__PROBLEM STATEMENT__
In the material below, find the span from the line with "Inspect the blue" to the line with "Picture 1: 3-D" and transcribe only those lines, exactly, ends included, without the pictures.
+-------+
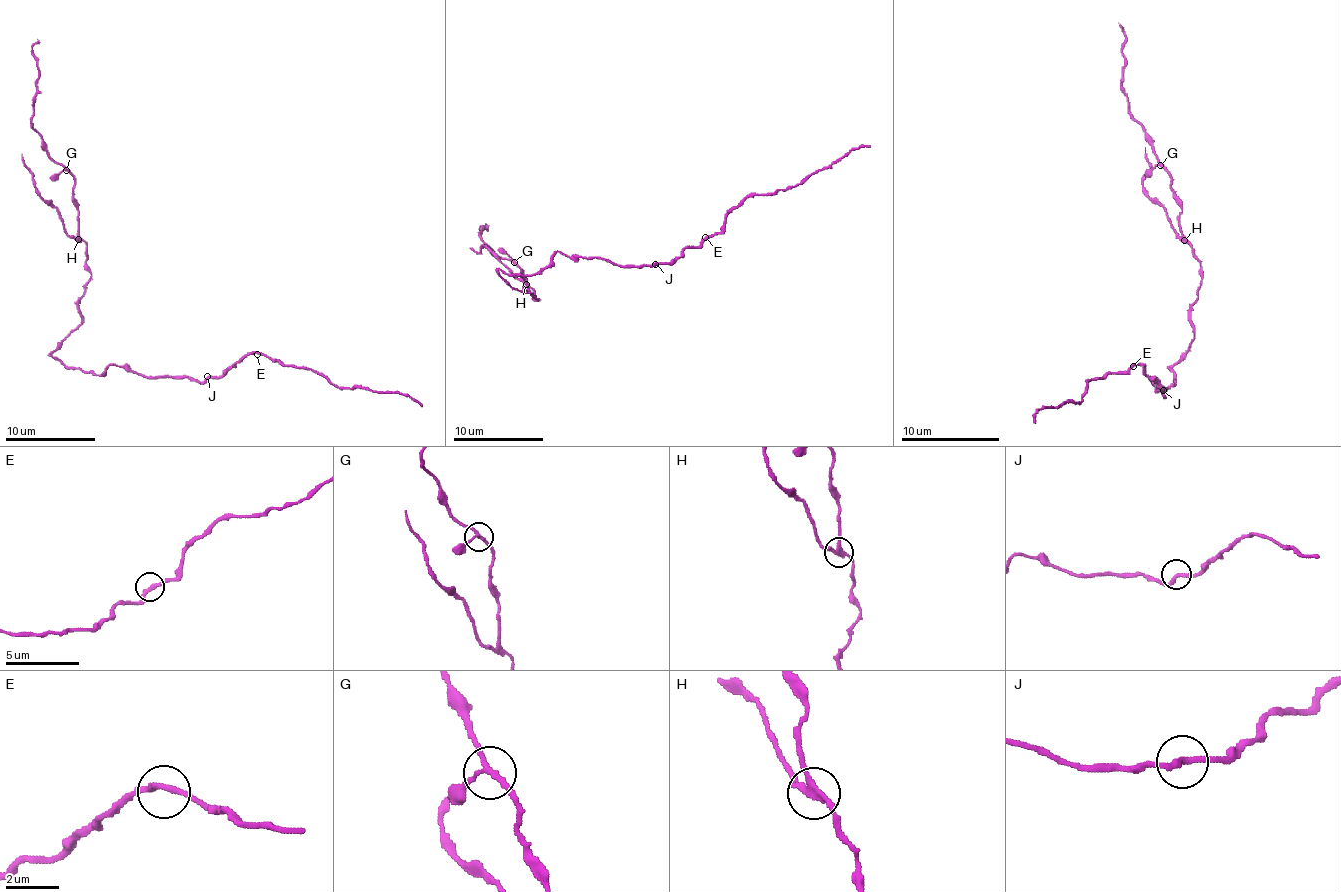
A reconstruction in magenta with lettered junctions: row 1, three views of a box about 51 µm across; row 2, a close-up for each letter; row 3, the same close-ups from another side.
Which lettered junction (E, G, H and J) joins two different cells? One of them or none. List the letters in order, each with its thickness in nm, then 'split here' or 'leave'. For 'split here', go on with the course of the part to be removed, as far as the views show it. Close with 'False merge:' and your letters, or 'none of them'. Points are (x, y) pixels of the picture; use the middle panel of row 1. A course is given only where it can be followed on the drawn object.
E: calibre 240 nm; leave
G: calibre 190 nm; leave
H: calibre 200 nm; split here; course (525, 284), (487, 248), (482, 246), (478, 253), (469, 248)
J: calibre 240 nm; leave
False merge: H

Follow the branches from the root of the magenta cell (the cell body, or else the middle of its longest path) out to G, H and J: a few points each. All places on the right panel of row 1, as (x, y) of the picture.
G: (1175, 383), (1173, 368), (1195, 336), (1190, 312), (1202, 270), (1180, 229), (1182, 202), (1160, 165)
H: (1175, 383), (1173, 368), (1195, 336), (1190, 312), (1202, 280), (1195, 248), (1185, 241)
J: (1175, 383), (1163, 388), (1155, 385), (1151, 378), (1155, 380), (1155, 390), (1165, 390), (1165, 395), (1163, 390)

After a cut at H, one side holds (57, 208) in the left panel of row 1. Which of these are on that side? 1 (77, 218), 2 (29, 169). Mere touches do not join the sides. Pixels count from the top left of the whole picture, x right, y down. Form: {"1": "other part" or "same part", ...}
{"1": "other part", "2": "same part"}

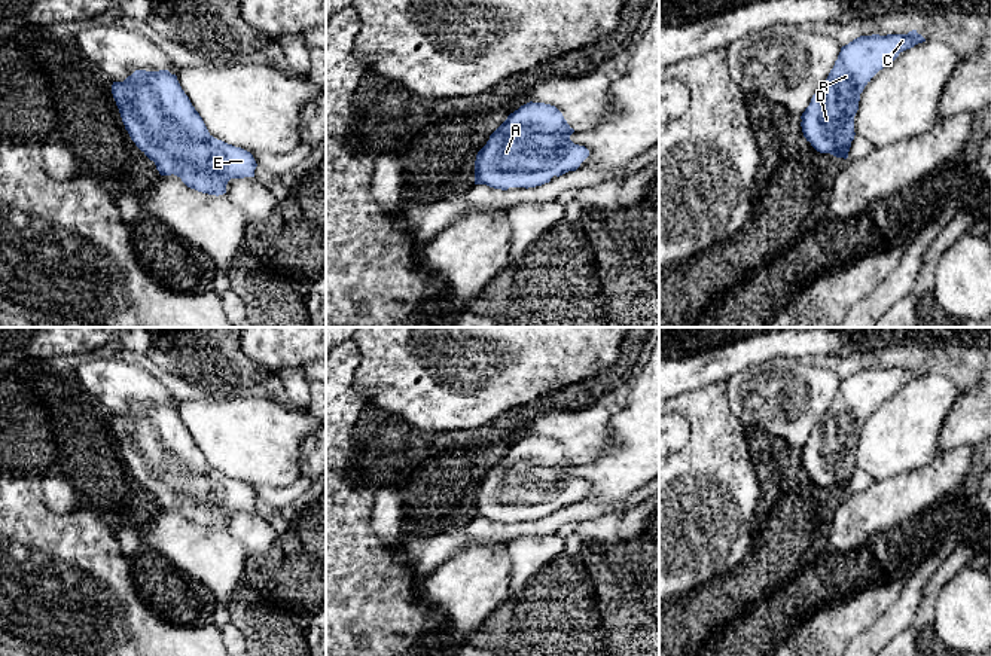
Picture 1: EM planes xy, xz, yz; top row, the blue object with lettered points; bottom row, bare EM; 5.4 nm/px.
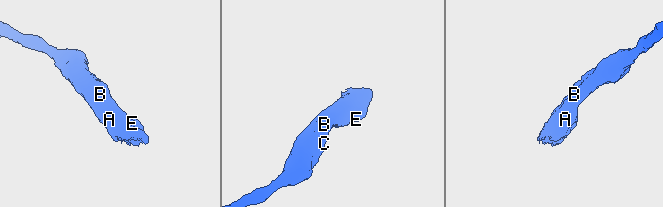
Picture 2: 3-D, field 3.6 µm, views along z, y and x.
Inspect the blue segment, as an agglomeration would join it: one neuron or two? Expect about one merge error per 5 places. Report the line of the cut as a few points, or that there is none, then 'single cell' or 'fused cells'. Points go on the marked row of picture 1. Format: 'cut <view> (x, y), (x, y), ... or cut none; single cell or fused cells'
cut none; single cell

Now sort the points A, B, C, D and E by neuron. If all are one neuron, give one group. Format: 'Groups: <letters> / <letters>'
Groups: A B C D E

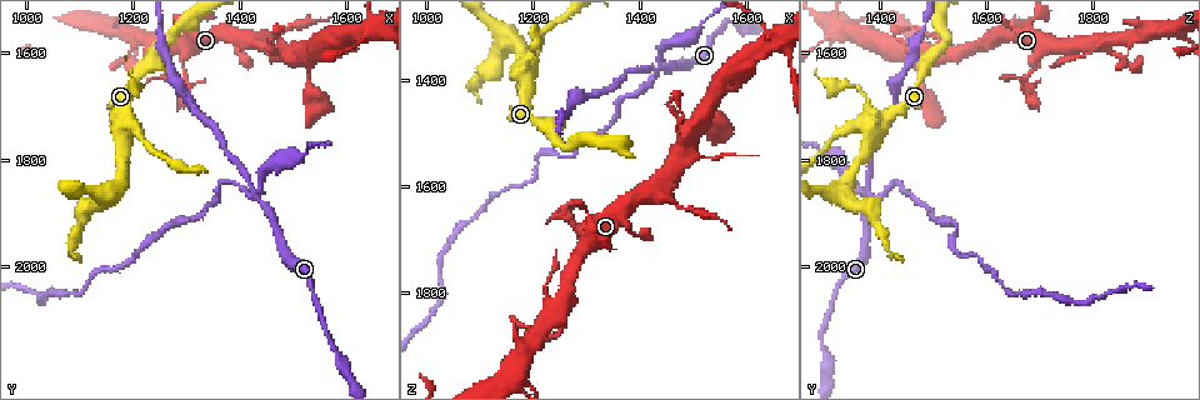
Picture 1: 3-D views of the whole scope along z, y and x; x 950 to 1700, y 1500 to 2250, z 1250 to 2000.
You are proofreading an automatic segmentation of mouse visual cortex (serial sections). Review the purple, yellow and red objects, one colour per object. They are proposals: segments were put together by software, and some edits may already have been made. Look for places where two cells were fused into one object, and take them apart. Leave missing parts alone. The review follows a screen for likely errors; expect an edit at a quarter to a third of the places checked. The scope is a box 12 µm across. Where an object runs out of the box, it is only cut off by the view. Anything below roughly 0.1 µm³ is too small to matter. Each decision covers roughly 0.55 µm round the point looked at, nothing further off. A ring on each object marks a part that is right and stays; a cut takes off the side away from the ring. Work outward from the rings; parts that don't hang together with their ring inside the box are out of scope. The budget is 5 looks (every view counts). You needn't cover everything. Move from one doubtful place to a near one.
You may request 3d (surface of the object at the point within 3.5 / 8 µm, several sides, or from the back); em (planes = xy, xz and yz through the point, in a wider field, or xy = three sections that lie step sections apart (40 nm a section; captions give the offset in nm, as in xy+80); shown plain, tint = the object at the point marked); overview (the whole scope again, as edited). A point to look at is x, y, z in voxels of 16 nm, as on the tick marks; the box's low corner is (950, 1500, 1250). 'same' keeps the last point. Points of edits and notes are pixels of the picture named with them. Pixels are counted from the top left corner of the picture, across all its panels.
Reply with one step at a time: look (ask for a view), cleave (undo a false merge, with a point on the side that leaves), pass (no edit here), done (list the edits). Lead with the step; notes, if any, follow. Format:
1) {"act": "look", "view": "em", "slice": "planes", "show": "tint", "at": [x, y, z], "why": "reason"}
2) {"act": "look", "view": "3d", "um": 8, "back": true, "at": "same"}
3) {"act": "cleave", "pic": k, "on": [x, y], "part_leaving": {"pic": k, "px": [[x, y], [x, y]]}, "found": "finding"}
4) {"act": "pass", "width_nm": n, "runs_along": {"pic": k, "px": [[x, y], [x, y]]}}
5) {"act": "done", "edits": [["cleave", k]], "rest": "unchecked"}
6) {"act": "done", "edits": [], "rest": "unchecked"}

{"act": "look", "view": "3d", "um": 3.5, "at": [1430, 1875, 1385], "why": "looks like a crossing"}

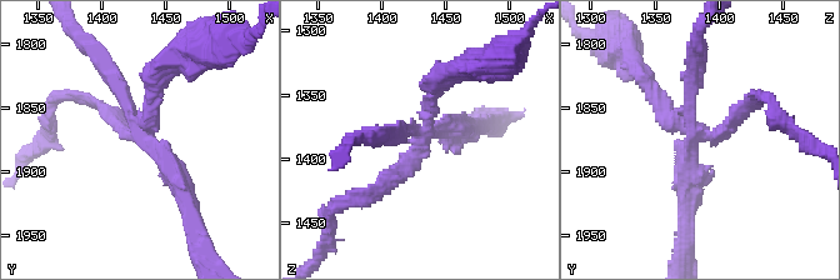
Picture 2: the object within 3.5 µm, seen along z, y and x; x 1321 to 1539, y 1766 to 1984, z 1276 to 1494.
{"act": "look", "view": "em", "slice": "xy", "step": 2, "show": "tint", "at": [1434, 1868, 1382]}

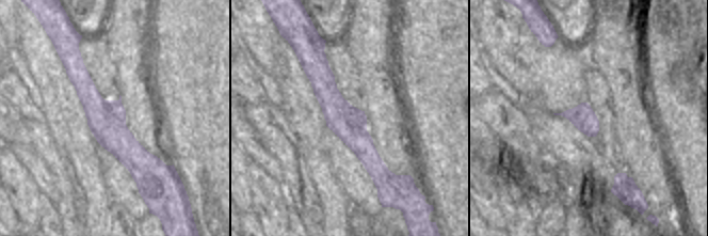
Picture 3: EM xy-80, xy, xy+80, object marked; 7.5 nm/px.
{"act": "cleave", "pic": 2, "on": [106, 114], "arm_widths_nm": [150, 200, 200, 250], "part_leaving": {"pic": 2, "px": [[421, 138], [386, 186], [341, 201]]}, "found": "a second cell is stuck on"}

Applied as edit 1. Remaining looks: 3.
{"act": "look", "view": "3d", "um": 8, "at": [1300, 1655, 1675], "why": "abrupt turn"}

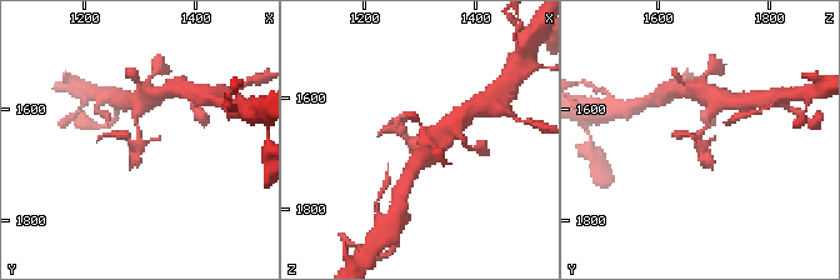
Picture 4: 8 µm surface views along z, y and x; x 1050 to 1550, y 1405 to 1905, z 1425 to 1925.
{"act": "look", "view": "3d", "um": 3.5, "at": [1300, 1650, 1670], "why": "zoom in"}

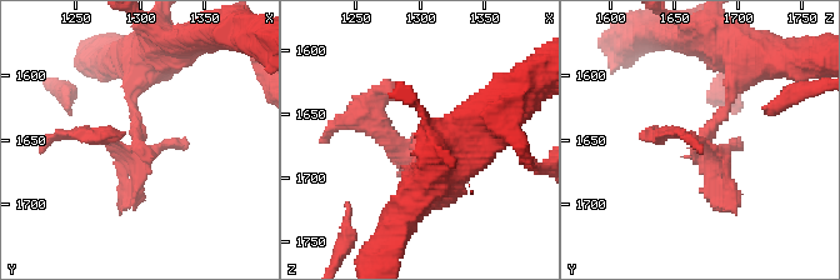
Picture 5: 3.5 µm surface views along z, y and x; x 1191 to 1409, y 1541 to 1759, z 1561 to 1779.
{"act": "cleave", "pic": 5, "on": [136, 193], "found": "two cells meet here"}

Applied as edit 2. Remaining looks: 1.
{"act": "done", "edits": [["cleave", 2], ["cleave", 5]], "rest": "unchecked"}

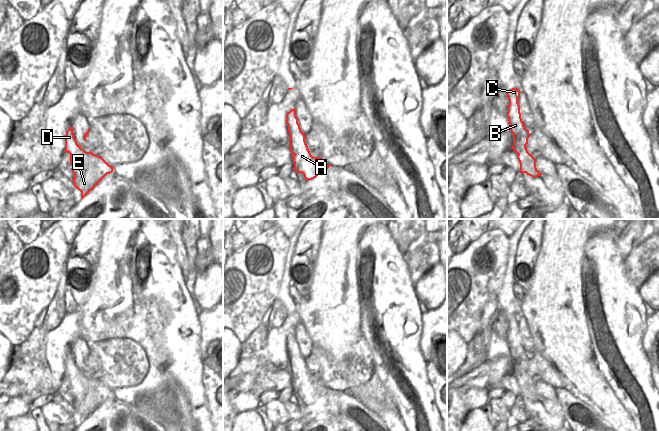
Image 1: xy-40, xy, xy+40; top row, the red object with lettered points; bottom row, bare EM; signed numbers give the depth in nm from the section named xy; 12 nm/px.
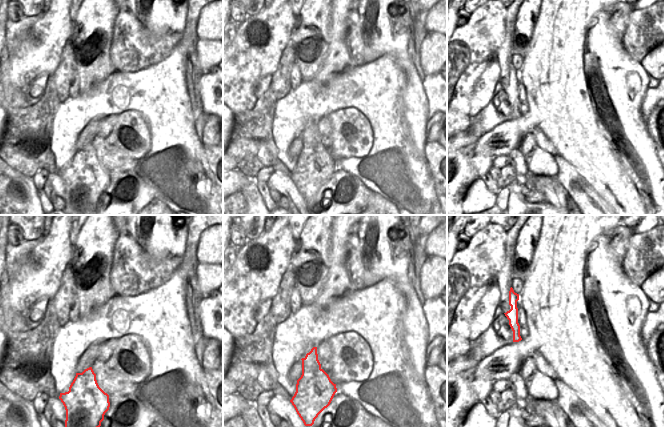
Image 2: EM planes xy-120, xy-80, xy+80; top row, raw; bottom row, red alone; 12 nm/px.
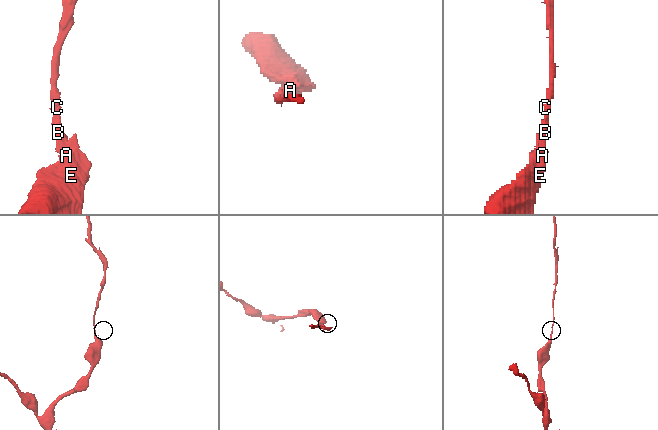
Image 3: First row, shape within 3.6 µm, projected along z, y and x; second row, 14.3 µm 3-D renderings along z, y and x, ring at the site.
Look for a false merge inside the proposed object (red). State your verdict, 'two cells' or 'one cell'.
two cells

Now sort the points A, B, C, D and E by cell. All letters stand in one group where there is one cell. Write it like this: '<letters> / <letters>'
A E / B C D

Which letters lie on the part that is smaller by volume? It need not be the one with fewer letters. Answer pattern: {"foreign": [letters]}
{"foreign": ["B", "C", "D"]}

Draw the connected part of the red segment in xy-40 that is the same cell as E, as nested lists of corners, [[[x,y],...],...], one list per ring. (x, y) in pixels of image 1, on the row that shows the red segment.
[[[76,145],[70,155],[71,170],[74,186],[81,192],[83,199],[107,174],[113,172],[102,157],[86,152],[81,146]]]

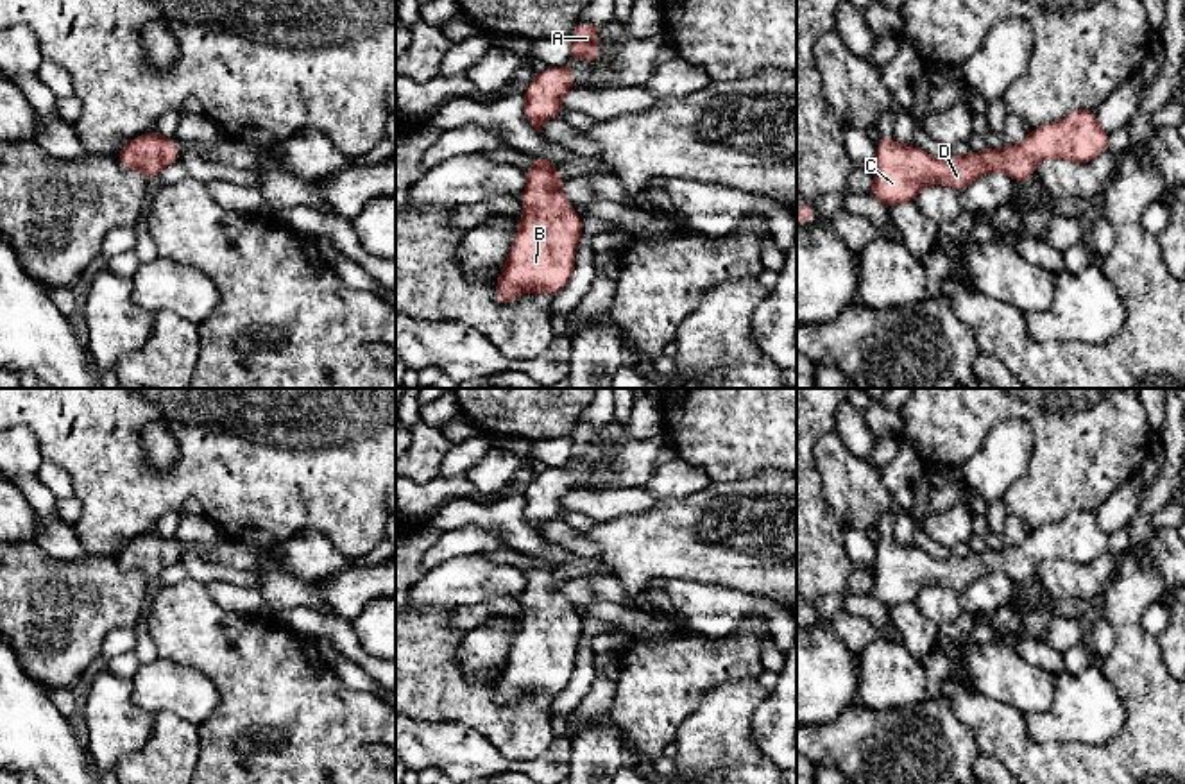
+-------+
__RESPONSE AREA__
Inspect the blue segment, as an agglomeration would join it: one neuron or two? Expect about one merge error per 5 places. Report the line of the cut as a few points, or that there is none, then 'single cell' or 'fused cells'. Points go on the marked row of picture 1. Format: 'cut <view> (x, y), (x, y), ... or cut none; single cell or fused cells'
cut none; single cell

Now sort the points A, B, C, D and E by neuron. If all are one neuron, give one group. Format: 'Groups: <letters> / <letters>'
Groups: A B C D E

Picture 1: 3-D views of the whole scope along z, y and x; x 950 to 1700, y 1500 to 2250, z 1250 to 2000.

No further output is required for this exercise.